Wednesday, 7 September 2016

Hell or High Water; the hero is the lawyer

Apparently, Hell or High Water was shot entirely outside Texas, despite being set in West Texas. Also, there’s a bullet hole sized plot hole, in that Chris Pine gets shot in the late going and gets over it completely without any explanation. How a guy could get a bullet wound treated in the aftermath of a statewide crime spree is left as an exercise for the viewer’s imagination, and it bugged me, because everything else is meticulously put together, both from the point of view of plot and character.

Them’s all my grumbles, up front. Aside from that, it’s a good solid piece of grown up film making and one of the most satisfying things I’ve seen all year. It even plays to my prejudices by making Chris Pine turn out to be kind of a manipulative jerk as soon as he shaves off his stubble. For starters, it’s a solid counter to Money Monster; this is a movie about what the crash, and predatory banking, have done to ordinary Americans, and what a couple of ordinary Americans do to get their own back. It doesn’t go to plan, because when do these thingd ever go to plan, but the plan is the kind of smart that desperate men commit to, and it falls apart in much the way that desperate plans always do.

Above all, it’s grown up about what it’s doing. It hammers home the creeping poverty and bankruptcy of rural America with no pretence at subtlety; every sweeping landscape shot is topped or tailed by a roadside poster for payday loans or another store closure in a failing backwater town. The Howard brothers are set up from the get go as somewhat decent guys doing bad things in a good cause, and the banks are the unabashed villain of the piece.
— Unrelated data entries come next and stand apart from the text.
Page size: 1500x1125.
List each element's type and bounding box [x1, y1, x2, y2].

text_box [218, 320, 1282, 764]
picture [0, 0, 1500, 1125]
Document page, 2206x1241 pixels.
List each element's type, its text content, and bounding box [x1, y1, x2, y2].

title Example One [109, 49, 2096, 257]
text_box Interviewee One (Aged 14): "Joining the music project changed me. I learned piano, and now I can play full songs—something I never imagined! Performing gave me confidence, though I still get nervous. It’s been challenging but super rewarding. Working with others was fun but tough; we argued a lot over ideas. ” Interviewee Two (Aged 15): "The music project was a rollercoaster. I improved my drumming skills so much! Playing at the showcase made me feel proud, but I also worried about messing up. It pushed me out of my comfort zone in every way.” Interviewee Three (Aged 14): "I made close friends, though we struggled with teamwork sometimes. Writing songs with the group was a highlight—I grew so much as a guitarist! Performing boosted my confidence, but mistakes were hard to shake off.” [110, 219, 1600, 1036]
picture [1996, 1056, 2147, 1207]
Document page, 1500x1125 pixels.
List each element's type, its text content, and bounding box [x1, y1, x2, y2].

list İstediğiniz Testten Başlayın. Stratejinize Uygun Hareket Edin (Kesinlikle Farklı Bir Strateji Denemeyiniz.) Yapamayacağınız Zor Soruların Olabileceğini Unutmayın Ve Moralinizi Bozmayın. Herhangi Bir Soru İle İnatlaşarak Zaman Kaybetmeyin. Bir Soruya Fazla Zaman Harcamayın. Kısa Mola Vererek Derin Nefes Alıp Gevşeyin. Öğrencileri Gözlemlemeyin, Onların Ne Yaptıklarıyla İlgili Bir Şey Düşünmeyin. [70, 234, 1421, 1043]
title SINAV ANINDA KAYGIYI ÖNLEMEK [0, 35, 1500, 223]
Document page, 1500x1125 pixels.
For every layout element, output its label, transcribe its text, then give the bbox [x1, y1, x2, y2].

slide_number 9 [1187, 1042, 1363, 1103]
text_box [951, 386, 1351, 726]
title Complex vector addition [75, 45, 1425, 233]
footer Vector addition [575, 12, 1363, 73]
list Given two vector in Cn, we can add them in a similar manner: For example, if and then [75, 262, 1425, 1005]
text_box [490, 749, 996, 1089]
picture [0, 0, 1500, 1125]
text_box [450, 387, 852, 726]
But just when you’ve got all comfortable with that, there’s one final confrontation between Chris Pine and Jeff Bridges where Bridges spells out just why Chris Pine is not the good guy, and never can be, not when he’s the brains behind a plan which left four men dead. No better man to hammer the point languidly home; for all that Bridges is a natural comedian, he gets his best results when that slow drawl is holding your soul up to the light and asking why none of the light is coming through.

Along the way there’s a solid mix of winning performances from the Howard brothers as desperate knucklehead bankrobbers with a better plan than meets the eye, and from Bridges and his partner as a pair of Texas Rangers trying to out-think them. Bridges and Gil Birmingham ought to be a running gag, with Bridges relentlessly bullying his partner with racist insults and mockery of the way that he always dresses just like him. And Bridges ought to be a punchline as a wheezing racist just trying to put off his retirement as long as he can by spinning out one last investigation. But somehow the pair seem like a working partnership, with a real affection despite the constant bickering. With a different budget, this could have been a whole TV show; Marcus and Alberto; he’s too old for this stuff and he resents the white man taking his land; together they fight crime. Or wait for it to happen while they eat T-bones, anyhow. I could have watched it all day.

And in what’s probably a first, the only real hero of the piece is a sleazy small town lawyer who’s taken pity on the Howard family and dots all the is and crosses the ts to make sure that the whole plot will hold up no matter what happens to the Howard brothers themselves. He gets one tiny scene, but he seems like the only person who got out of bed that day wanting to make the world a better place. That’s an original view of the profession.

1 comment:

Jeanne Desy said...

I agree with your title and like it - the lawyer is on their side.

And, as a reader of mysteries I also noticed that untended wound. No way.